== Action item ==
Your answer must be the records below, printed exactly.

══ Provided entries

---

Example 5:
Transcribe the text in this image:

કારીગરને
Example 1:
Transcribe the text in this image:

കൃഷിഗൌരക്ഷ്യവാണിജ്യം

════

== Output of the task ==
---

Example 5:
Transcribe the text in this image:

કારીગરને
Example 1:
Transcribe the text in this image:

കൃഷിഗൌരക്ഷ്യവാണിജ്യം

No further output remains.